*** Opening MATERIAL PROVIDED ***

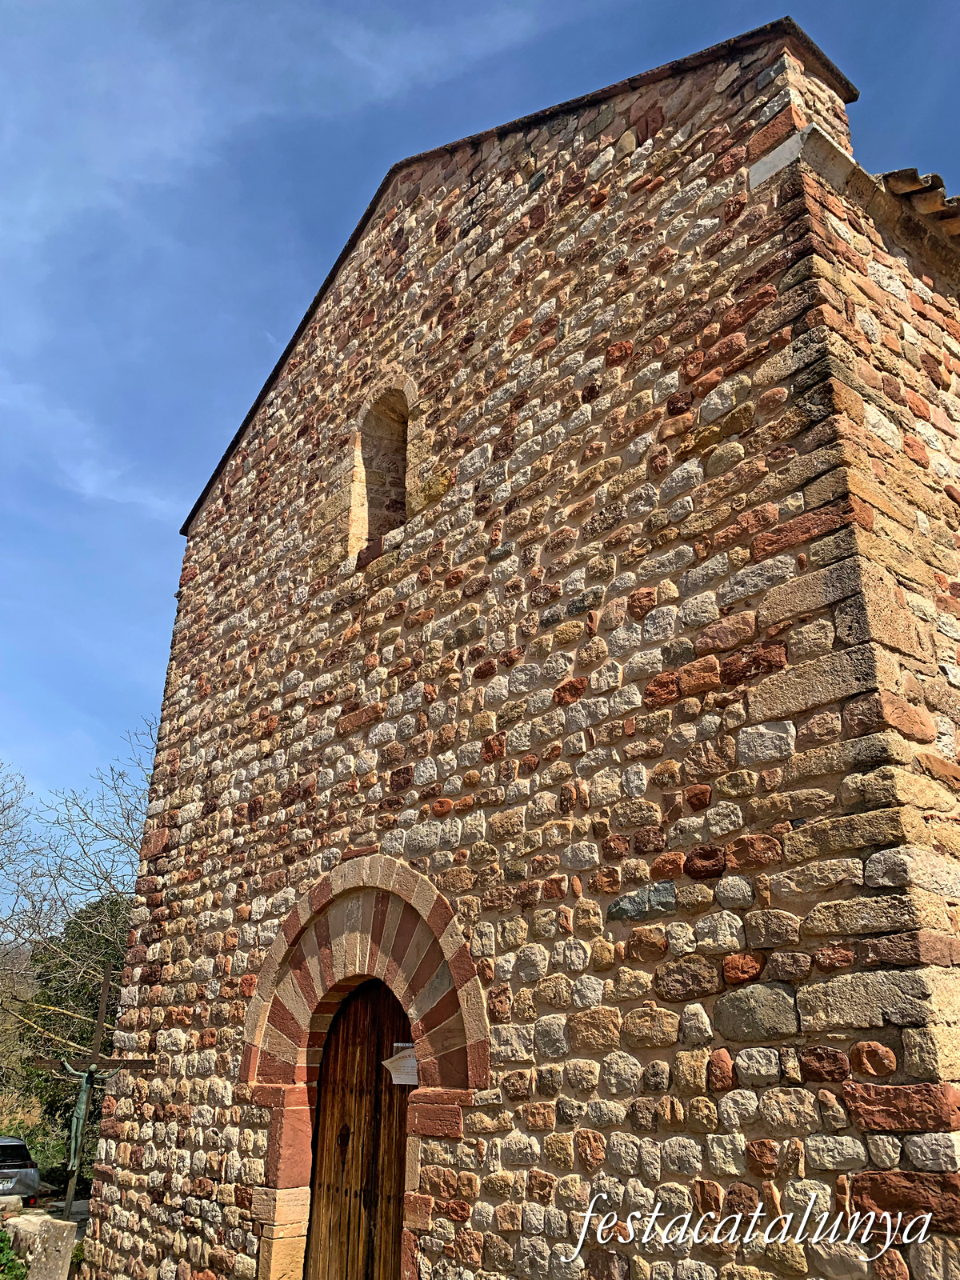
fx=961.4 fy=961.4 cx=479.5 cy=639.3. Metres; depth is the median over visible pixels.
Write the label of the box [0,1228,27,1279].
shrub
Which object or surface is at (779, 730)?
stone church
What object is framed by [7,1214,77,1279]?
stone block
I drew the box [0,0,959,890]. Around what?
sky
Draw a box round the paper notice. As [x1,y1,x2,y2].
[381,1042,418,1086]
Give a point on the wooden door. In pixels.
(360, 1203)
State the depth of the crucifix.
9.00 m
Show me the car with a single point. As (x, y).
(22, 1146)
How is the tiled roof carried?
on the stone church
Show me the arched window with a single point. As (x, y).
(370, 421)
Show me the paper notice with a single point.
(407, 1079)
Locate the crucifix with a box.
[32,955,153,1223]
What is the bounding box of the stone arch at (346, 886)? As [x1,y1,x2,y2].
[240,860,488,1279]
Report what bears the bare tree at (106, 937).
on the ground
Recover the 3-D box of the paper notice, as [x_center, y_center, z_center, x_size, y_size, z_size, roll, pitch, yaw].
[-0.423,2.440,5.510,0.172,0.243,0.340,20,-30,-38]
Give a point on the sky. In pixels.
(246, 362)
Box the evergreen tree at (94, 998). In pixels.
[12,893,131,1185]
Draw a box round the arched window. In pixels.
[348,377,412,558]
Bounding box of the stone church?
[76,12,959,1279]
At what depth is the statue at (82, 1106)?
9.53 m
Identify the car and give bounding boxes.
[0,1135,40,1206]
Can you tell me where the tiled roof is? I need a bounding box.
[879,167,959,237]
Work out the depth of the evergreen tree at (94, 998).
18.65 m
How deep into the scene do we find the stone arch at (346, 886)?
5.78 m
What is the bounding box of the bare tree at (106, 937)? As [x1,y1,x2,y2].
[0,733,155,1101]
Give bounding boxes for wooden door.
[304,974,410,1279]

*** Closing MATERIAL PROVIDED ***

EXERCISE OBJECTIVE ▸ Without any of the pictures, set the entries down again exactly as written.

YOUR SOLUTION ▸
fx=961.4 fy=961.4 cx=479.5 cy=639.3. Metres; depth is the median over visible pixels.
Write the label of the box [0,1228,27,1279].
shrub
Which object or surface is at (779, 730)?
stone church
What object is framed by [7,1214,77,1279]?
stone block
I drew the box [0,0,959,890]. Around what?
sky
Draw a box round the paper notice. As [x1,y1,x2,y2].
[381,1042,418,1086]
Give a point on the wooden door. In pixels.
(360, 1203)
State the depth of the crucifix.
9.00 m
Show me the car with a single point. As (x, y).
(22, 1146)
How is the tiled roof carried?
on the stone church
Show me the arched window with a single point. As (x, y).
(370, 421)
Show me the paper notice with a single point.
(407, 1079)
Locate the crucifix with a box.
[32,955,153,1223]
What is the bounding box of the stone arch at (346, 886)? As [x1,y1,x2,y2].
[240,860,488,1279]
Report what bears the bare tree at (106, 937).
on the ground
Recover the 3-D box of the paper notice, as [x_center, y_center, z_center, x_size, y_size, z_size, roll, pitch, yaw].
[-0.423,2.440,5.510,0.172,0.243,0.340,20,-30,-38]
Give a point on the sky. In pixels.
(246, 362)
Box the evergreen tree at (94, 998). In pixels.
[12,893,131,1185]
Draw a box round the arched window. In pixels.
[348,377,412,558]
Bounding box of the stone church?
[76,12,959,1279]
At what depth is the statue at (82, 1106)?
9.53 m
Identify the car and give bounding boxes.
[0,1135,40,1206]
Can you tell me where the tiled roof is? I need a bounding box.
[879,167,959,237]
Work out the depth of the evergreen tree at (94, 998).
18.65 m
How deep into the scene do we find the stone arch at (346, 886)?
5.78 m
What is the bounding box of the bare tree at (106, 937)? As [x1,y1,x2,y2].
[0,733,155,1101]
Give bounding boxes for wooden door.
[304,974,410,1279]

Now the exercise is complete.